4

I am trying to create an executable jar which is using a spark launcher to run another jar with data transformation task(this jar creates spark session).

I need to pass java parameters(some java arrays) to the jar which is executed by the launcher.

object launcher {
  @throws[Exception]
  // How do I pass parameters to spark_job_with_spark_session.jar
  def main(args: Array[String]): Unit = {
    val handle = new SparkLauncher()
      .setAppResource("spark_job_with_spark_session.jar")
      .setVerbose(true)
      .setMaster("local[*]")
      .setConf(SparkLauncher.DRIVER_MEMORY, "4g")
      .launch()
  }
}

How can I do that?

Oleg Yarin
  • 161
  • 2
  • 12

2 Answers2

4

need to pass java parameters(some java arrays)

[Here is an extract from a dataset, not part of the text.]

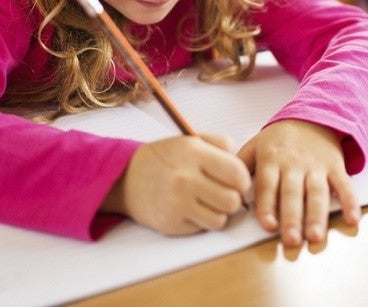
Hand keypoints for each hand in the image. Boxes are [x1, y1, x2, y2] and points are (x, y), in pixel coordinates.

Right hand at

It is equivalent to executing spark-submit so you cannot pass Java objects directly. Use app args

addAppArgs(String... args)

to pass application arguments, and parse them in your app.

Alper t. Turker
  • 34,230
  • 9
  • 83
  • 115
  • Thank you for your answer! Damn... I will need to pass big java arrays from the memory of the application. Therefore It should be fast, so I don't think cast the array to a string will work... Do you maybe have another suggestion on how to achieve that? – Oleg Yarin Feb 06 '18 at 11:57
  • Maybe serialize write to file and read it back and pass only a path as an argument? – Alper t. Turker Feb 06 '18 at 11:59
  • hmm, writing to a file would be also very expensive operation :( – Oleg Yarin Feb 06 '18 at 12:10
  • 1
    I doubt you have much choice here. This a separate JVM, there is no shared memory, so I think that only optimizations possible are a) fast serialization b) fast file system (in memory fs). Unless you want to do something like direct memory access by address ;) – Alper t. Turker Feb 06 '18 at 12:14
  • @hi-zir - thanks for the answer - this helped me in my own situation where I needed to pass arguments to the driver application (vote+1). In my case I used Apache Common CLI library to parse my command line arguments. Worked like a charm. Thanks! – ishmaelMakitla Jan 21 '19 at 11:35
2
/*
 * To change this license header, choose License Headers in Project Properties.
 * To change this template file, choose Tools | Templates
 * and open the template in the editor.
 */
package com.meow.woof.meow_spark_launcher.app;

import com.meow.woof.meow_spark_launcher.common.TaskListener;
import org.apache.spark.launcher.SparkAppHandle;
import org.apache.spark.launcher.SparkLauncher;

/**
 *
 * @author hahattpro
 */
public class ExampleSparkLauncherApp {

    public static void main(String[] args) throws Exception {
        SparkAppHandle handle = new SparkLauncher()
                .setAppResource("/home/cpu11453/workplace/experiment/SparkPlayground/target/scala-2.11/SparkPlayground-assembly-0.1.jar")
                .setMainClass("me.thaithien.playground.ConvertToCsv")
                .setMaster("spark://cpu11453:7077")
                .setConf(SparkLauncher.DRIVER_MEMORY, "3G")
                .addAppArgs("--input" , "/data/download_hdfs/data1/2019_08_13/00/", "--output", "/data/download_hdfs/data1/2019_08_13/00_csv_output/")
                .startApplication(new TaskListener());

        handle.addListener(new SparkAppHandle.Listener() {
            @Override
            public void stateChanged(SparkAppHandle handle) {
                System.out.println(handle.getState() + " new  state");
            }

            @Override
            public void infoChanged(SparkAppHandle handle) {
                System.out.println(handle.getState() + " new  state");
            }
        });

        System.out.println(handle.getState().toString());

        while (!handle.getState().isFinal()) {
            //await until job finishes
            Thread.sleep(1000L);
        }
    }
}

Here is example code that work

Haha TTpro
  • 5,137
  • 6
  • 45
  • 71